─── PROVIDED RECORDS

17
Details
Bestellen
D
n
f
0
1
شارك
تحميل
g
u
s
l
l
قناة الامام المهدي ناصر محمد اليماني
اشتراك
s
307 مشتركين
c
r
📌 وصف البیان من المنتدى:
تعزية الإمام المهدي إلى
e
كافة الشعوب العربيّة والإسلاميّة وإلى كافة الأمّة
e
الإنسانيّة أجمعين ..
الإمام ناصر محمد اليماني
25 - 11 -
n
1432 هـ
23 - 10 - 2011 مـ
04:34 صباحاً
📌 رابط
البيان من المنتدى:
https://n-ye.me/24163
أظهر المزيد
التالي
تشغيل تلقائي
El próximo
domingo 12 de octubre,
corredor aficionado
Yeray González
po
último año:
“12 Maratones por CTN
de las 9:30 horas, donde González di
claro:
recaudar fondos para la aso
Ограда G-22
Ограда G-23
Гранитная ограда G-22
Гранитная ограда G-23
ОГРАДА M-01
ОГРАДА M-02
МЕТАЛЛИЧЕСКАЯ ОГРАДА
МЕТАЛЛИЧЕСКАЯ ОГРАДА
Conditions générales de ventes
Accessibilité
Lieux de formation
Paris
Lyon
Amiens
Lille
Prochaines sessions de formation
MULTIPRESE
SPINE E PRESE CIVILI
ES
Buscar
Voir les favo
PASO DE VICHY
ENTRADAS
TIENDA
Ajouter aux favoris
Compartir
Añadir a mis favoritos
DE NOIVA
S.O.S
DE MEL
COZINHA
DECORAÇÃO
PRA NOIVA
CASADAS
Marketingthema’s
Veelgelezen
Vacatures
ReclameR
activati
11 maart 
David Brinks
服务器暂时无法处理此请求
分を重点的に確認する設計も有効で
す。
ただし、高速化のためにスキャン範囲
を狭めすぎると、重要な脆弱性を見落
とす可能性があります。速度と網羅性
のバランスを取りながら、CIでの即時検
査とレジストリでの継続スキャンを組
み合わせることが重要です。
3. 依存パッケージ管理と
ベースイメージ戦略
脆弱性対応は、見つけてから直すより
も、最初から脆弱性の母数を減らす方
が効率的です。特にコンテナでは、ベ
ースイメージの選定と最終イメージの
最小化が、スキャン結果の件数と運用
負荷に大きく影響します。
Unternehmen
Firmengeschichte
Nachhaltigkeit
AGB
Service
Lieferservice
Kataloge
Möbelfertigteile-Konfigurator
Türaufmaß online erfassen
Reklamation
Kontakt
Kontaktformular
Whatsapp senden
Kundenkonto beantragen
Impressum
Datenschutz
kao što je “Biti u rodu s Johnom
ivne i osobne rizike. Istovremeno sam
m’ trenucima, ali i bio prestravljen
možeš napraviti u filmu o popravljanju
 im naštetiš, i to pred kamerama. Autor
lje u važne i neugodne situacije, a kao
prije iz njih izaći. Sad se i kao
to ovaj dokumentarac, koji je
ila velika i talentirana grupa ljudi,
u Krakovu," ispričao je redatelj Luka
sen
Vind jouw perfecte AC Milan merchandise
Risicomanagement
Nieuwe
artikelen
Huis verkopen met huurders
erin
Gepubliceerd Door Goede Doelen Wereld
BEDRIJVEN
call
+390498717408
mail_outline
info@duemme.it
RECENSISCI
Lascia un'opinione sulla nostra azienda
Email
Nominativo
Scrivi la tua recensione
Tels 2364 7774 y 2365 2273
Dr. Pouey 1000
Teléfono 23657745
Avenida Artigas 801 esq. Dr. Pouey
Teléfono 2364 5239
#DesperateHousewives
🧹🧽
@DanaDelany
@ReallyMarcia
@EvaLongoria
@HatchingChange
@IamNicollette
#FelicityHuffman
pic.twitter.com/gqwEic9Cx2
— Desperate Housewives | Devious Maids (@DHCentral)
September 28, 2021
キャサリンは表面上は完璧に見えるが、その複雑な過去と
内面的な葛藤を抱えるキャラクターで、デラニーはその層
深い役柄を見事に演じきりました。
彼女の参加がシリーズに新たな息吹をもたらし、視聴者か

──────

_PROBLEM DESCRIPTION:_ Format the entries as a Markdown table with the columns Row and Line, starting at the first line of the entries and ending at the line that contains "možeš napraviti u filmu o popravljanju", with both ends included. Number each line in Row and omit blank lines.

_RESPONSE AREA:_
| Row | Line |
|---|---|
| 1 | 17 |
| 2 | Details |
| 3 | Bestellen |
| 4 | D |
| 5 | n |
| 6 | f |
| 7 | 0 |
| 8 | 1 |
| 9 | شارك |
| 10 | تحميل |
| 11 | g |
| 12 | u |
| 13 | s |
| 14 | l |
| 15 | l |
| 16 | قناة الامام المهدي ناصر محمد اليماني |
| 17 | اشتراك |
| 18 | s |
| 19 | 307 مشتركين |
| 20 | c |
| 21 | r |
| 22 | 📌 وصف البیان من المنتدى: |
| 23 | تعزية الإمام المهدي إلى |
| 24 | e |
| 25 | كافة الشعوب العربيّة والإسلاميّة وإلى كافة الأمّة |
| 26 | e |
| 27 | الإنسانيّة أجمعين .. |
| 28 | الإمام ناصر محمد اليماني |
| 29 | 25 - 11 - |
| 30 | n |
| 31 | 1432 هـ |
| 32 | 23 - 10 - 2011 مـ |
| 33 | 04:34 صباحاً |
| 34 | 📌 رابط |
| 35 | البيان من المنتدى: |
| 36 | https://n-ye.me/24163 |
| 37 | أظهر المزيد |
| 38 | التالي |
| 39 | تشغيل تلقائي |
| 40 | El próximo |
| 41 | domingo 12 de octubre, |
| 42 | corredor aficionado |
| 43 | Yeray González |
| 44 | po |
| 45 | último año: |
| 46 | “12 Maratones por CTN |
| 47 | de las 9:30 horas, donde González di |
| 48 | claro: |
| 49 | recaudar fondos para la aso |
| 50 | Ограда G-22 |
| 51 | Ограда G-23 |
| 52 | Гранитная ограда G-22 |
| 53 | Гранитная ограда G-23 |
| 54 | ОГРАДА M-01 |
| 55 | ОГРАДА M-02 |
| 56 | МЕТАЛЛИЧЕСКАЯ ОГРАДА |
| 57 | МЕТАЛЛИЧЕСКАЯ ОГРАДА |
| 58 | Conditions générales de ventes |
| 59 | Accessibilité |
| 60 | Lieux de formation |
| 61 | Paris |
| 62 | Lyon |
| 63 | Amiens |
| 64 | Lille |
| 65 | Prochaines sessions de formation |
| 66 | MULTIPRESE |
| 67 | SPINE E PRESE CIVILI |
| 68 | ES |
| 69 | Buscar |
| 70 | Voir les favo |
| 71 | PASO DE VICHY |
| 72 | ENTRADAS |
| 73 | TIENDA |
| 74 | Ajouter aux favoris |
| 75 | Compartir |
| 76 | Añadir a mis favoritos |
| 77 | DE NOIVA |
| 78 | S.O.S |
| 79 | DE MEL |
| 80 | COZINHA |
| 81 | DECORAÇÃO |
| 82 | PRA NOIVA |
| 83 | CASADAS |
| 84 | Marketingthema’s |
| 85 | Veelgelezen |
| 86 | Vacatures |
| 87 | ReclameR |
| 88 | activati |
| 89 | 11 maart  |
| 90 | David Brinks |
| 91 | 服务器暂时无法处理此请求 |
| 92 | 分を重点的に確認する設計も有効で |
| 93 | す。 |
| 94 | ただし、高速化のためにスキャン範囲 |
| 95 | を狭めすぎると、重要な脆弱性を見落 |
| 96 | とす可能性があります。速度と網羅性 |
| 97 | のバランスを取りながら、CIでの即時検 |
| 98 | 査とレジストリでの継続スキャンを組 |
| 99 | み合わせることが重要です。 |
| 100 | 3. 依存パッケージ管理と |
| 101 | ベースイメージ戦略 |
| 102 | 脆弱性対応は、見つけてから直すより |
| 103 | も、最初から脆弱性の母数を減らす方 |
| 104 | が効率的です。特にコンテナでは、ベ |
| 105 | ースイメージの選定と最終イメージの |
| 106 | 最小化が、スキャン結果の件数と運用 |
| 107 | 負荷に大きく影響します。 |
| 108 | Unternehmen |
| 109 | Firmengeschichte |
| 110 | Nachhaltigkeit |
| 111 | AGB |
| 112 | Service |
| 113 | Lieferservice |
| 114 | Kataloge |
| 115 | Möbelfertigteile-Konfigurator |
| 116 | Türaufmaß online erfassen |
| 117 | Reklamation |
| 118 | Kontakt |
| 119 | Kontaktformular |
| 120 | Whatsapp senden |
| 121 | Kundenkonto beantragen |
| 122 | Impressum |
| 123 | Datenschutz |
| 124 | kao što je “Biti u rodu s Johnom |
| 125 | ivne i osobne rizike. Istovremeno sam |
| 126 | m’ trenucima, ali i bio prestravljen |
| 127 | možeš napraviti u filmu o popravljanju |